As opposed to the tech industry, Japanese car makers essentially sailed into the 21st century though Nissan had to be bailed out by Renault right before the turn of the century. Despite some modest consolidation in the industry, there still are seven independent Japanese car makers: Toyota, Nissan, Honda, Mazda, Mitsubishi, Subaru and Suzuki (Nissan and Mitsubishi belong to the triple alliance with Renault.) Of course, this number is awfully excessive compared to only 3 in Detroit. With the exception of Toyota, everyone is sub-scale in the increasingly globalized market. (Globalization relentlessly pressed on until recently.) Not being sufficiently profitable, some of these companies are kept afloat in part by Japan’s ridiculously low interest rates for a generation. Not all of them would have survived through today, should interest rates have been at the levels experienced in the 1980s or before. While the car industry is typical, such over-competition in the crowded market, and hence depressed profits, are seen in many other industries. Those companies that are barely surviving are often referred to as ‘zombies’. ‘In the last decade, ‘shareholders' became a popular management buzzword, but few companies managed to achieve an oft-stated goal of double digit return on equity. Too much competition cuts into profit margins, preventing Corporate Japan to achieve such goals.
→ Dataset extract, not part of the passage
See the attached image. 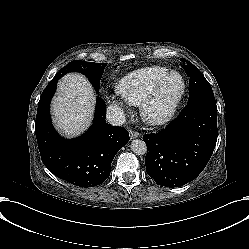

In the old days, unprofitable and marginal competitors were weeded out by higher interest rates. In the 21st century, however, they stay afloat thanks to perennially low interest rates, allowing their industry’s over-capacity and weak pricing power to persist. There is no scope for ultra low interest rates to move decisively upward, raising a possibility of allowing zombies to hang around indefinitely. Then, the coronavirus pandemic has struck the world, shutting down the entire global economy, dragging it into a deep recession. Major central banks around the world are injecting liquidity into the economy fiercely, and those who are still left with room are cutting interest rates. Ultra low interest rates, therefore, are here to stay for the foreseeable future, and this is supposed to be good for marginal players in theory. However, this deep recession is causing a spectacular downward shift in demand and credit crunch. Reduced revenue pushes up the company’s breakeven point. Tight credit conditions might make weak firms to miss timely payments of bills. The could be how zombies disappear without draconian monetary policies. This could be how over-competition in Japan’s domestic market is brought to an end at last.